┌──

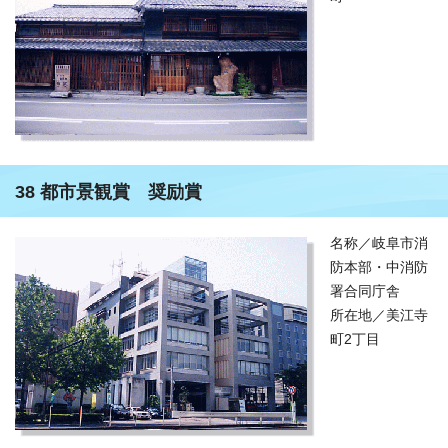
38 都市景観賞 奨励賞
名称／岐阜市消
防本部・中消防
署合同庁舎
所在地／美江寺
町2丁目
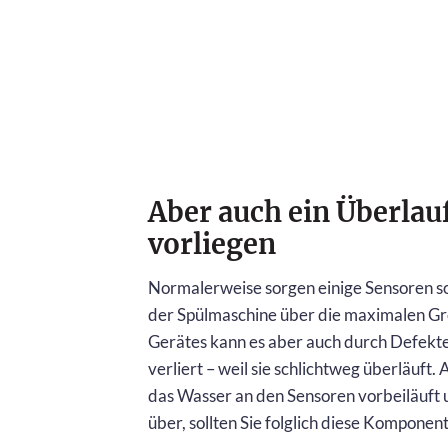
Aber auch ein Überlau
vorliegen
Normalerweise sorgen einige Sensoren so
der Spülmaschine über die maximalen Gr
Gerätes kann es aber auch durch Defekte
verliert – weil sie schlichtweg überläuf
das Wasser an den Sensoren vorbeiläuft
über, sollten Sie folglich diese Komponen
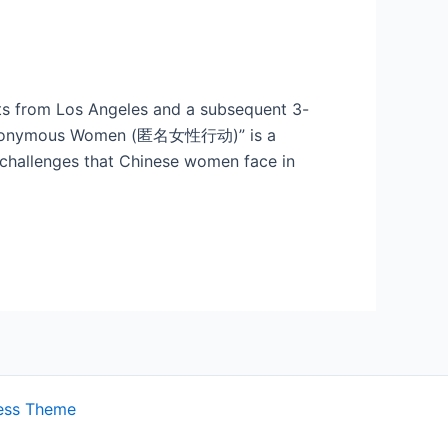
from Los Angeles and a subsequent 3-
ous Women (匿名女性行动)” is a
 challenges that Chinese women face in
ess Theme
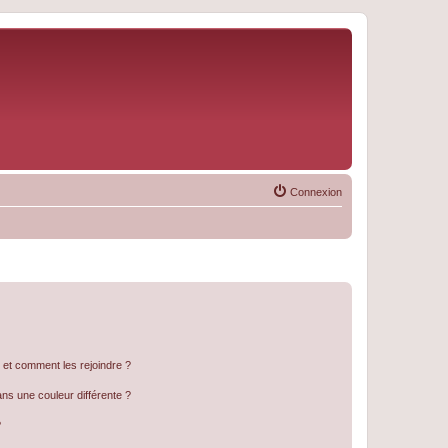
Connexion
s et comment les rejoindre ?
s une couleur différente ?
?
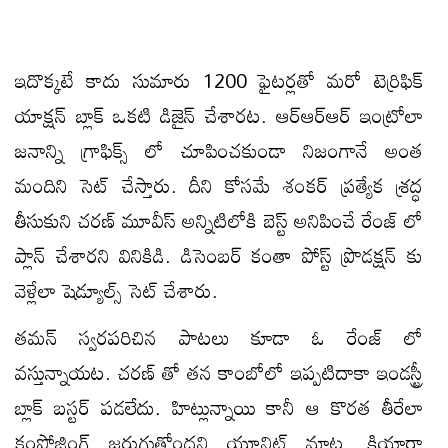
ఇదొక్కటే కాదు సుమారు 1200 ఫైటర్లతో మరో టెర్రిఫిక్
యాక్షన్ బ్లాక్ ఒకటి డిజైన్ చేశారట. ఆర్ఆర్ఆర్ ఇంట్రోలా
జనాన్ని గ్రాఫిక్స్ లో చూపించకుండా నిజంగానే అంత
మందిని సెట్ చేస్తారు. దీని కోసమే శంకర్ ప్రత్యేక శ్రద్ధ
తీసుకుని చరణ్ మూవీస్ అన్నిటిలోకి బెస్ట్ అనిపించే రేంజ్ లో
ప్లాన్ చేశారని వినికిడి. డిసెంబర్ కంతా పోస్ట్ ప్రొడక్షన్ కు
వెళ్లేలా షెడ్యూల్స్ సెట్ చేశారు.
తమన్ స్వరపరిచిన పాటలు కూడా ఓ రేంజ్ లో
వస్తున్నాయట. చరణ్ తో తన కాంబోలో ఇప్పటిదాకా ఇండస్ట్రీ
బ్లాక్ బస్టర్ పడలేదు. హిట్లున్నాయి కానీ ఆ కొరత తీరేలా
కంపోజింగ్ జరుగుతోందని యూనిట్ మాట. కియారా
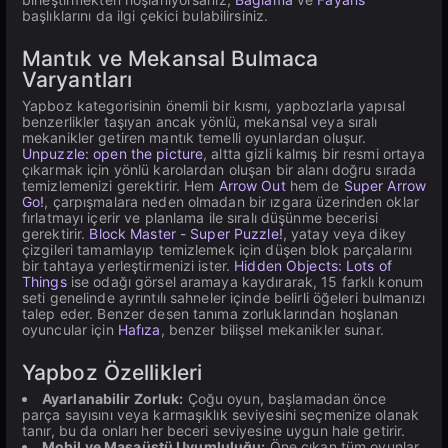
başlıklarını da ilgi çekici bulabilirsiniz.
Mantık ve Mekansal Bulmaca
Varyantları
Yapboz kategorisinin önemli bir kısmı, yapbozlarla yapısal
benzerlikler taşıyan ancak yönlü, mekansal veya sıralı
mekanikler getiren mantık temelli oyunlardan oluşur.
Unpuzzle: open the picture
, altta gizli kalmış bir resmi ortaya
çıkarmak için yönlü karolardan oluşan bir alanı doğru sırada
temizlemenizi gerektirir. Hem
Arrow Out
hem de
Super Arrow
Go!
, çarpışmalara neden olmadan bir ızgara üzerinden oklar
fırlatmayı içerir ve planlama ile sıralı düşünme becerisi
gerektirir.
Block Master - Super Puzzle!
, yatay veya dikey
çizgileri tamamlayıp temizlemek için düşen blok parçalarını
bir tahtaya yerleştirmenizi ister.
Hidden Objects: Lots of
Things
ise odağı görsel aramaya kaydırarak, 15 farklı konum
seti genelinde ayrıntılı sahneler içinde belirli öğeleri bulmanızı
talep eder. Benzer desen tanıma zorluklarından hoşlanan
oyuncular için
Hafıza
, benzer bilişsel mekanikler sunar.
Yapboz Özellikleri
Ayarlanabilir Zorluk:
Çoğu oyun, başlamadan önce
parça sayısını veya karmaşıklık seviyesini seçmenize olanak
tanır, bu da onları her beceri seviyesine uygun hale getirir.
Mobil ve Masaüstü Uyumluluğu:
Öne çıkan tüm oyunlar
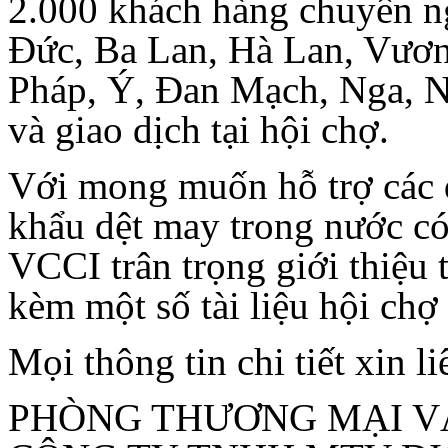
2.000 khách hàng chuyên ng
Đức, Ba Lan, Hà Lan, Vươ
Pháp, Ý, Đan Mạch, Nga, Na 
và giao dịch tại hội chợ.
Với mong muốn hỗ trợ các 
khẩu dệt may trong nước có
VCCI trân trọng giới thiệu 
kèm một số tài liệu hội chợ
Mọi thông tin chi tiết xin li
PHÒNG THƯƠNG MẠI V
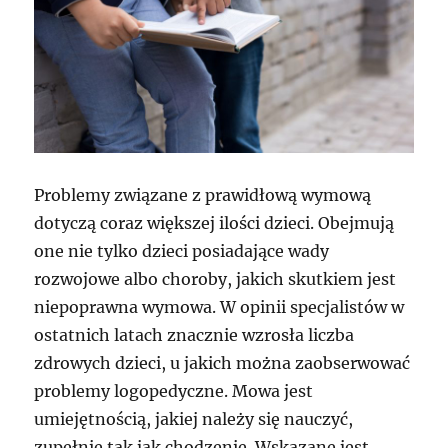
Problemy związane z prawidłową wymową
dotyczą coraz większej ilości dzieci. Obejmują
one nie tylko dzieci posiadające wady
rozwojowe albo choroby, jakich skutkiem jest
niepoprawna wymowa. W opinii specjalistów w
ostatnich latach znacznie wzrosła liczba
zdrowych dzieci, u jakich można zaobserwować
problemy logopedyczne. Mowa jest
umiejętnością, jakiej należy się nauczyć,
zupełnie tak jak chodzenie. Wskazane jest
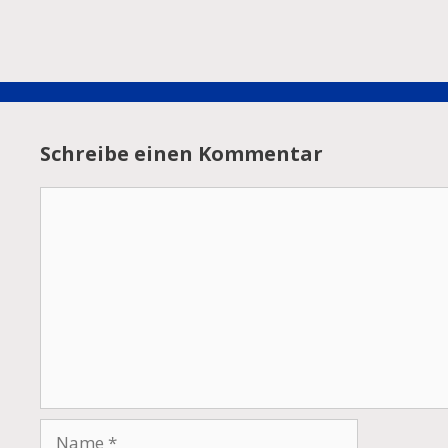
Schreibe einen Kommentar
Kommentar
Name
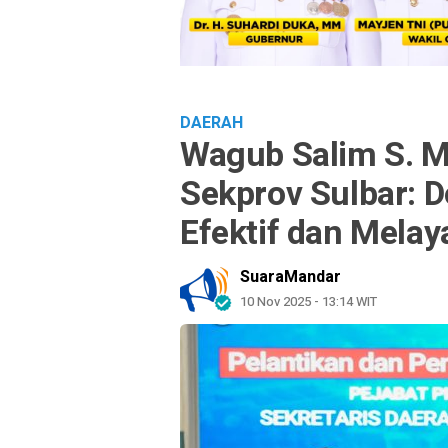
DAERAH
Wagub Salim S. M
Sekprov Sulbar: D
Efektif dan Melay
SuaraMandar
10 Nov 2025 - 13:14 WIT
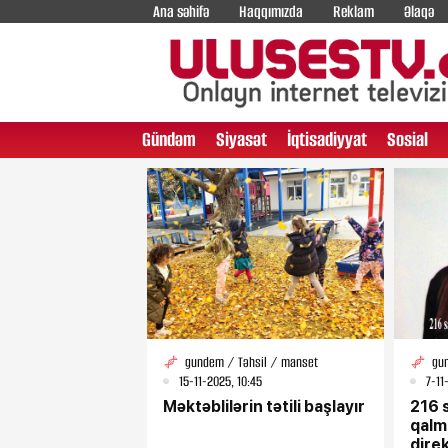
Ana səhifə
Haqqımızda
Reklam
Əlaqə
Gündəm
Siyasət
İqtisadiyyat
Sosial
gundem / Təhsil / manset
gu
15-11-2025, 10:45
7-11
Məktəblilərin tətili başlayır
216 
qalm
dire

└──

| WRITTEN TASK |
Return, exactly as they stand, the lines from the opening line of the listing through the line with "Yapboz kategorisinin önemli", both ends counted, and no pictures.

| TASK SOLUTION |
38 都市景観賞 奨励賞
名称／岐阜市消
防本部・中消防
署合同庁舎
所在地／美江寺
町2丁目
Aber auch ein Überlau
vorliegen
Normalerweise sorgen einige Sensoren so
der Spülmaschine über die maximalen Gr
Gerätes kann es aber auch durch Defekte
verliert – weil sie schlichtweg überläuf
das Wasser an den Sensoren vorbeiläuft
über, sollten Sie folglich diese Komponen
from Los Angeles and a subsequent 3-
ous Women (匿名女性行动)” is a
 challenges that Chinese women face in
ess Theme
Connexion
s et comment les rejoindre ?
s une couleur différente ?
?
ఇదొక్కటే కాదు సుమారు 1200 ఫైటర్లతో మరో టెర్రిఫిక్
యాక్షన్ బ్లాక్ ఒకటి డిజైన్ చేశారట. ఆర్ఆర్ఆర్ ఇంట్రోలా
జనాన్ని గ్రాఫిక్స్ లో చూపించకుండా నిజంగానే అంత
మందిని సెట్ చేస్తారు. దీని కోసమే శంకర్ ప్రత్యేక శ్రద్ధ
తీసుకుని చరణ్ మూవీస్ అన్నిటిలోకి బెస్ట్ అనిపించే రేంజ్ లో
ప్లాన్ చేశారని వినికిడి. డిసెంబర్ కంతా పోస్ట్ ప్రొడక్షన్ కు
వెళ్లేలా షెడ్యూల్స్ సెట్ చేశారు.
తమన్ స్వరపరిచిన పాటలు కూడా ఓ రేంజ్ లో
వస్తున్నాయట. చరణ్ తో తన కాంబోలో ఇప్పటిదాకా ఇండస్ట్రీ
బ్లాక్ బస్టర్ పడలేదు. హిట్లున్నాయి కానీ ఆ కొరత తీరేలా
కంపోజింగ్ జరుగుతోందని యూనిట్ మాట. కియారా
başlıklarını da ilgi çekici bulabilirsiniz.
Mantık ve Mekansal Bulmaca
Varyantları
Yapboz kategorisinin önemli bir kısmı, yapbozlarla yapısal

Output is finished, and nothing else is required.